A student coming to class this Sunday emailed me with a situation I think is worth unpacking.
The Student’s Situation
He built “the lobster” (a local multi-agent orchestration framework) on his M5 Max, and spun up seven agents in one go: secretary, email, reports, review, research, finance, and a host. The local model running them was Nemotron 3 Super 120B.
The results were bad. Healthchecks kept failing, agents got kicked out on timeout, and he had no idea how to debug any of it.
Where I Think the Problem Is
After reading through the architecture he shared, I figure there are about four things dragging it down.
First, this open-source model is roughly at the level of Sonnet 3.5, by my estimate. Asking it to handle routing and scheduling — work that requires judgment — is a stretch.
Second, his architecture has almost no harness, just plain language rules. The whole system runs on “reasoning with the LLM,” with no enforceable skeleton underneath.
Third, context management is poor. The contexts of seven agents weren’t integrated properly, so they blow up easily.

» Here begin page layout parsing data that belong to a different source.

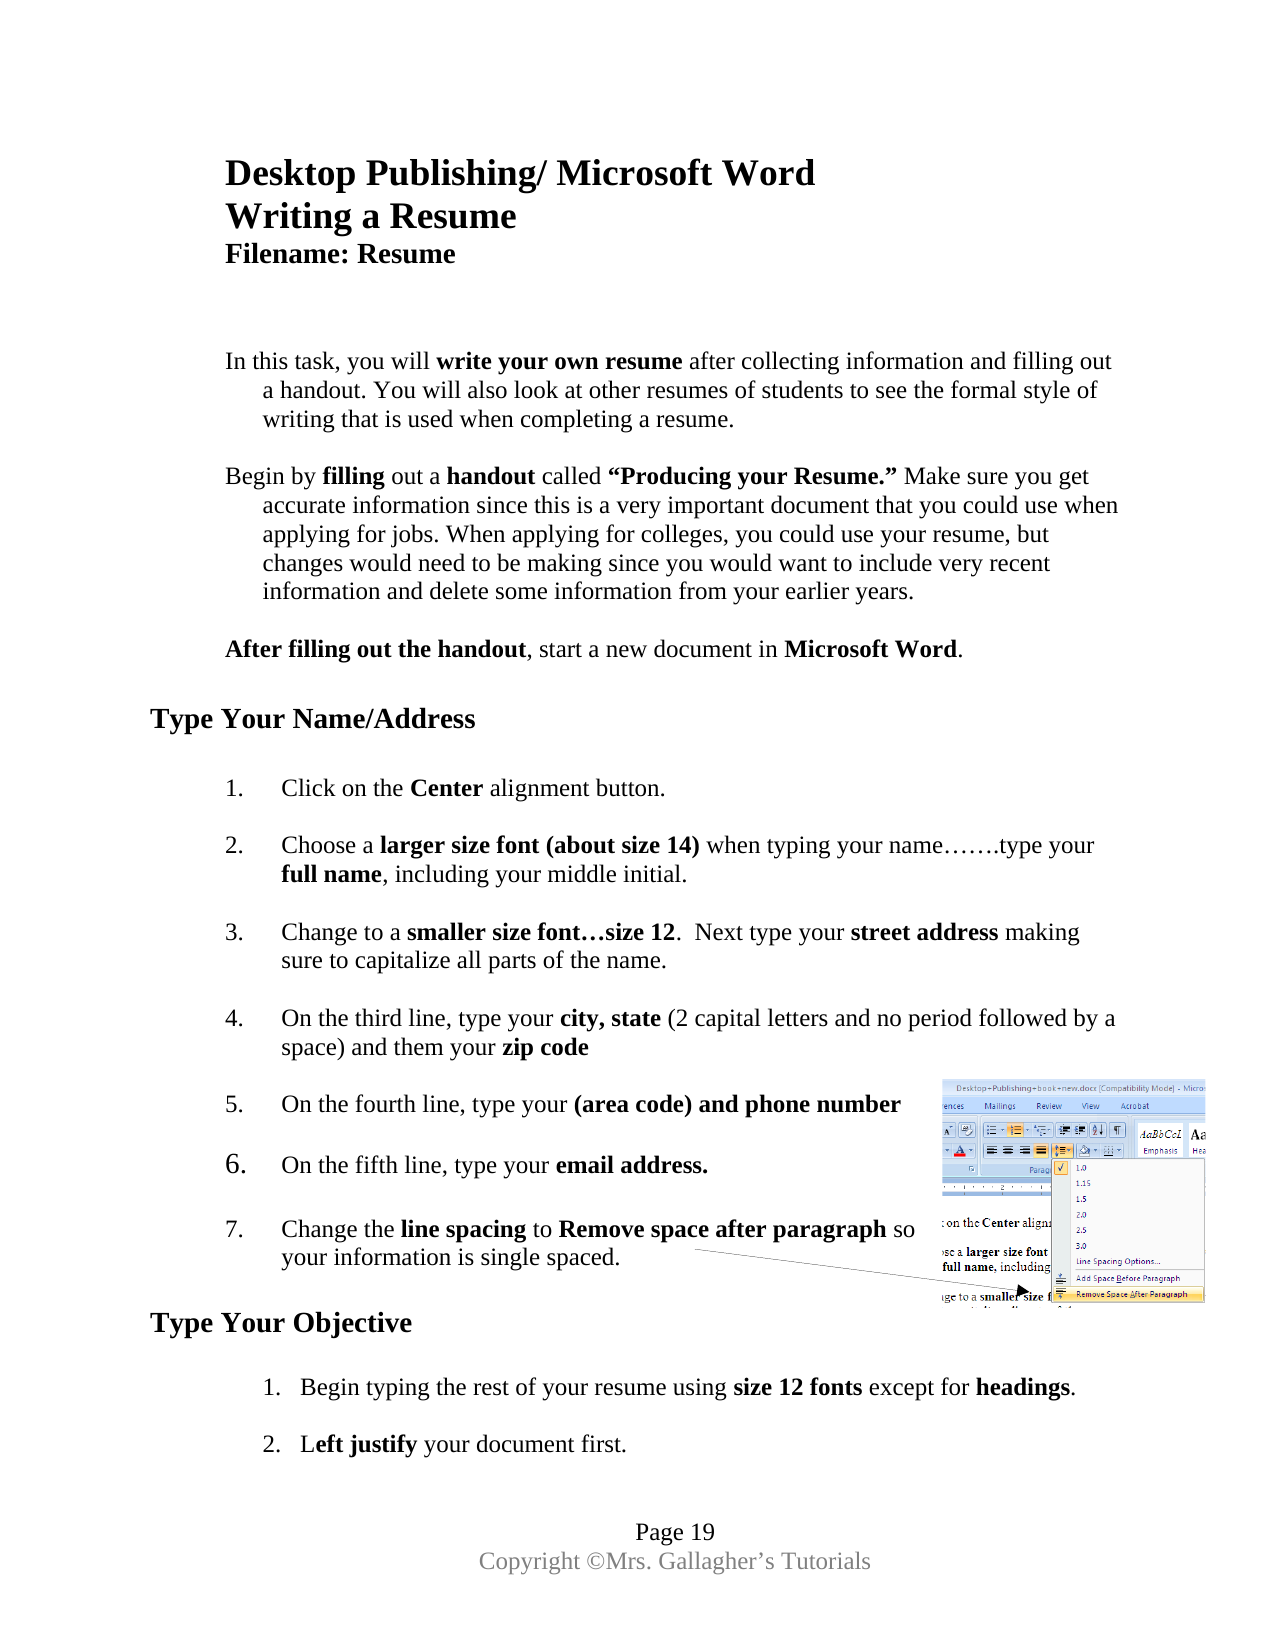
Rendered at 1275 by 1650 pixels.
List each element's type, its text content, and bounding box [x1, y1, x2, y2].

text Begin by filling out a handout called “Producing your Resume.” Make sure you get accurate information since this is a very important document that you could use when applying for jobs. When applying for colleges, you could use your resume, but changes would need to be making since you would want to include very recent information and delete some information from your earlier years. [225, 461, 1125, 605]
text In this task, you will write your own resume after collecting information and filling out a handout. You will also look at other resumes of students to see the formal style of writing that is used when completing a resume. [225, 346, 1125, 433]
text Filename: Resume [225, 236, 1125, 270]
text Writing a Resume [225, 193, 1125, 236]
list Begin typing the rest of your resume using size 12 fonts except for headings. [262, 1372, 1125, 1401]
list Change to a smaller size font…size 12. Next type your street address making sure to capitalize all parts of the name. [225, 917, 1125, 974]
list Change the line spacing to Remove space after paragraph so your information is single spaced. [225, 1214, 942, 1271]
picture [942, 1079, 1206, 1308]
list Click on the Center alignment button. [225, 773, 1125, 802]
text Type Your Name/Address [150, 701, 1125, 734]
list Choose a larger size font (about size 14) when typing your name…….type your full name, including your middle initial. [225, 830, 1125, 888]
text Desktop Publishing/ Microsoft Word [225, 150, 1125, 193]
text After filling out the handout, start a new document in Microsoft Word. [225, 634, 1125, 663]
text Type Your Objective [150, 1305, 1125, 1338]
list On the fifth line, type your email address. [225, 1147, 942, 1180]
list On the third line, type your city, state (2 capital letters and no period followed by a space) and them your zip code [225, 1003, 1125, 1060]
list Left justify your document first. [262, 1429, 1125, 1458]
list On the fourth line, type your (area code) and phone number [225, 1089, 942, 1118]
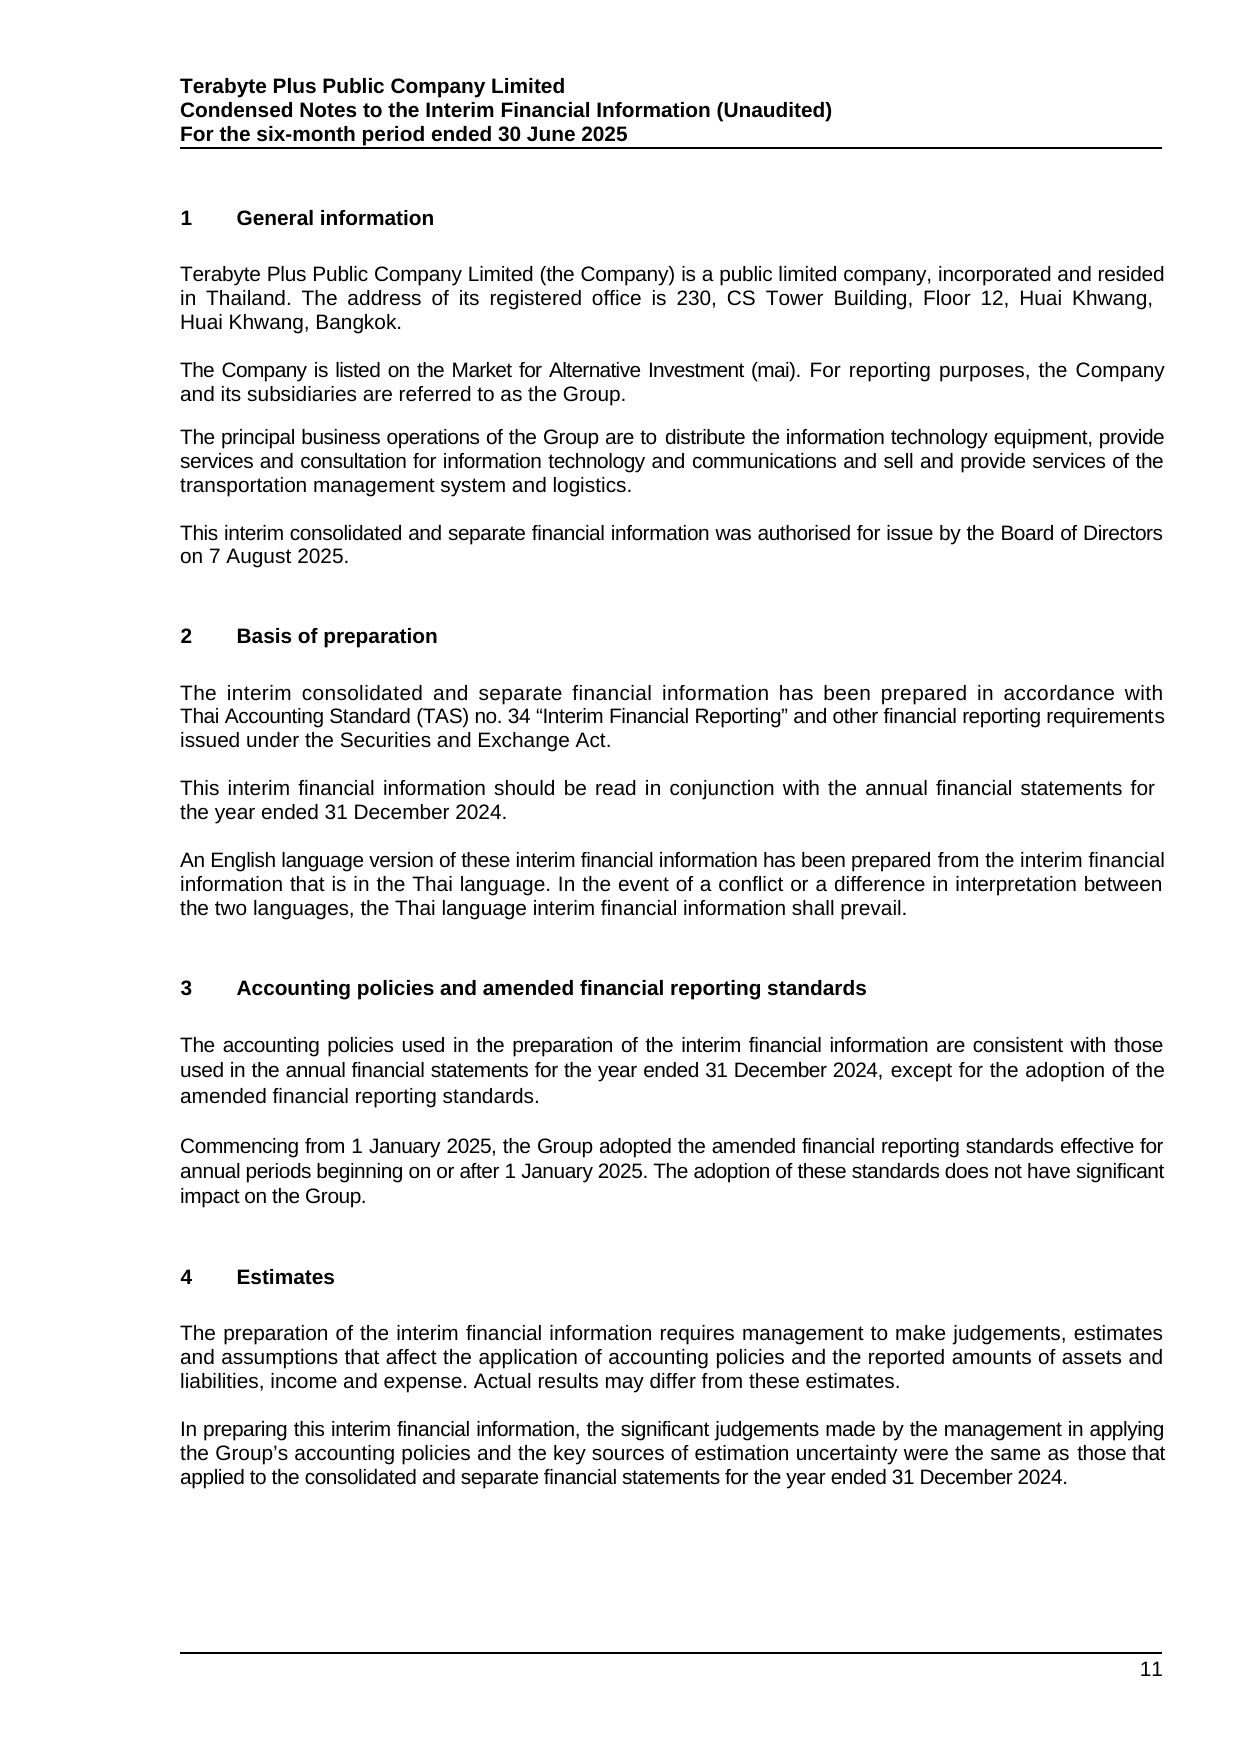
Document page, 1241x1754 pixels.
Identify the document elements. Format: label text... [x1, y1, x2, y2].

text An English language version of these interim financial information has been prepared from the interim financial information that is in the Thai language. In the event of a conflict or a difference in interpretation between the two languages, the Thai language interim financial information shall prevail. [180, 848, 1165, 920]
text In preparing this interim financial information, the significant judgements made by the management in applying the Group’s accounting policies and the key sources of estimation uncertainty were the same as those that applied to the consolidated and separate financial statements for the year ended 31 December 2024. [180, 1417, 1165, 1489]
table_header 4 Estimates [180, 1257, 1166, 1297]
table_header 1 General information [180, 198, 1166, 238]
text The preparation of the interim financial information requires management to make judgements, estimates and assumptions that affect the application of accounting policies and the reported amounts of assets and liabilities, income and expense. Actual results may differ from these estimates. [180, 1321, 1165, 1393]
text This interim consolidated and separate financial information was authorised for issue by the Board of Directors on 7 August 2025. [180, 520, 1165, 568]
text The principal business operations of the Group are to distribute the information technology equipment, provide services and consultation for information technology and communications and sell and provide services of the transportation management system and logistics. [180, 424, 1165, 496]
table_header 2 Basis of preparation [180, 616, 1166, 656]
text Terabyte Plus Public Company Limited (the Company) is a public limited company, incorporated and resided in Thailand. The address of its registered office is 230, CS Tower Building, Floor 12, Huai Khwang, Huai Khwang, Bangkok. [180, 262, 1165, 333]
text The interim consolidated and separate financial information has been prepared in accordance with Thai Accounting Standard (TAS) no. 34 “Interim Financial Reporting” and other financial reporting requirements issued under the Securities and Exchange Act. [180, 680, 1165, 752]
text The accounting policies used in the preparation of the interim financial information are consistent with those used in the annual financial statements for the year ended 31 December 2024, except for the adoption of the amended financial reporting standards. [180, 1033, 1165, 1107]
table_header 3 Accounting policies and amended financial reporting standards [180, 968, 1166, 1008]
text Commencing from 1 January 2025, the Group adopted the amended financial reporting standards effective for annual periods beginning on or after 1 January 2025. The adoption of these standards does not have significant impact on the Group. [180, 1134, 1165, 1208]
text This interim financial information should be read in conjunction with the annual financial statements for the year ended 31 December 2024. [180, 776, 1165, 824]
text The Company is listed on the Market for Alternative Investment (mai). For reporting purposes, the Company and its subsidiaries are referred to as the Group. [180, 357, 1165, 405]
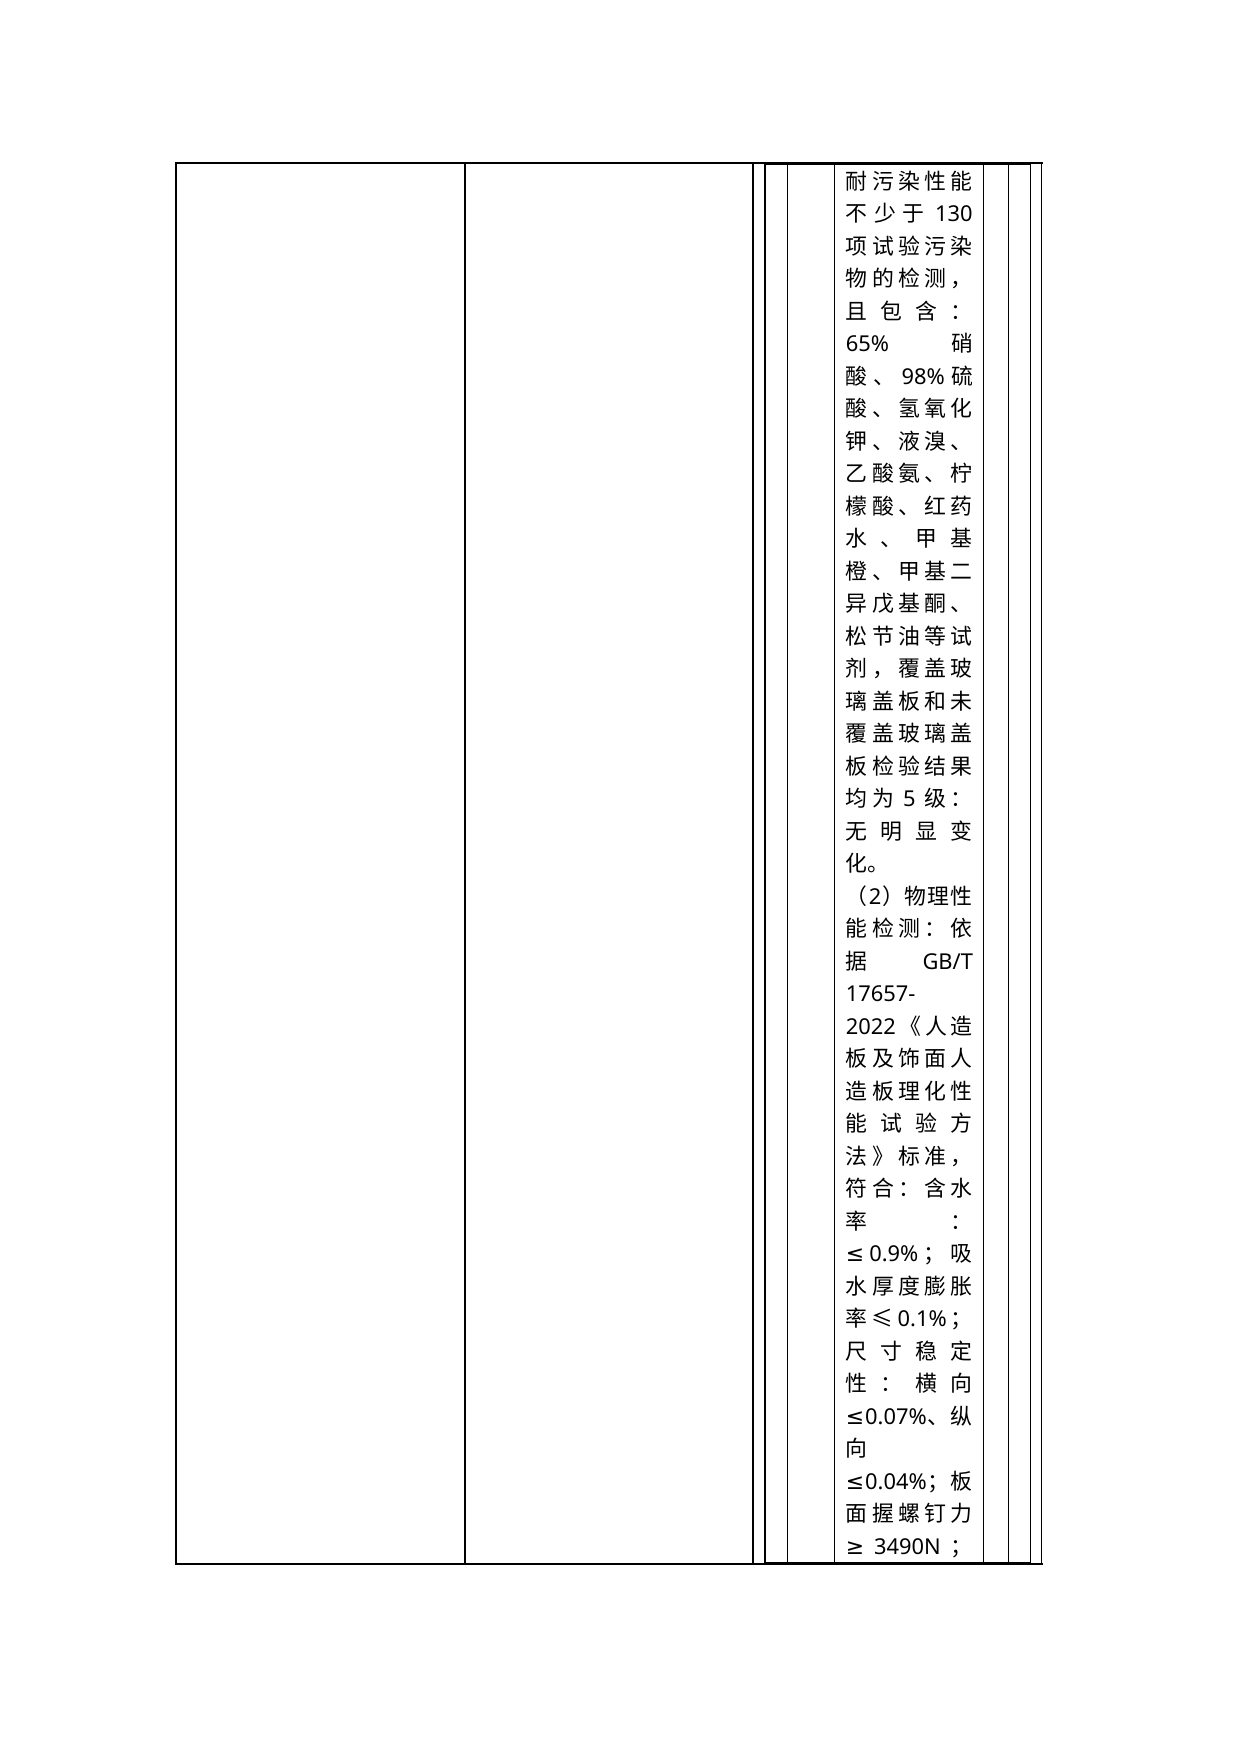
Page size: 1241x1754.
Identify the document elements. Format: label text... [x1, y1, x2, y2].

table_cell [766, 165, 787, 1562]
table_cell [984, 165, 1008, 1562]
table_cell [754, 164, 764, 1563]
table_cell [835, 165, 983, 1562]
table_cell [1009, 165, 1030, 1562]
table_cell 1 [177, 164, 464, 1563]
table_cell [466, 164, 752, 1563]
table_cell [1031, 164, 1041, 1563]
table_cell [788, 165, 834, 1562]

Fourth, the entire pipeline leans too hard on the LLM. Every step gets handed to the model to decide, so every run comes out messy and inconsistent. Hallucination risk is uncontrollable, and failures are hard to debug.
What I Told Him
First, harness first. Simplify things. Go back to Claude Code or Codex, and get the basic memory files and hooks set up. Once the skeleton is solid, the model has something to work with.
Second, be clear about which task goes to whom. Task routing and high-complexity judgment go to a capable closed-source model; the local model gets reassigned to low-risk, repetitive work, or handling sensitive data. As for high-certainty tasks — fixed input, fixed output — just write a script. No LLM needed at all.
Third, more tools is not better. Neither the framework nor the LLM is a silver bullet. At his current stage, what matters most is that the pipeline is explainable and traceable. A system you can’t understand and can’t diagnose is a burden, no matter how many agents it has.
One Thing I’ve Noticed
I’ve observed that among the people who install the lobster, a lot of them don’t seem to fully understand how it actually works.
That’s worth a closing reflection. Everyone’s chasing the trendiest multi-agent framework. Seven agents sounds impressive. But if the fundamentals underneath — harness, context management, task routing — aren’t in place first, the bigger the framework, the harder it crashes.
Tools keep changing. The trendy thing keeps changing. But these few fundamentals don’t. Build a stable foundation first, then put up the seven-story building.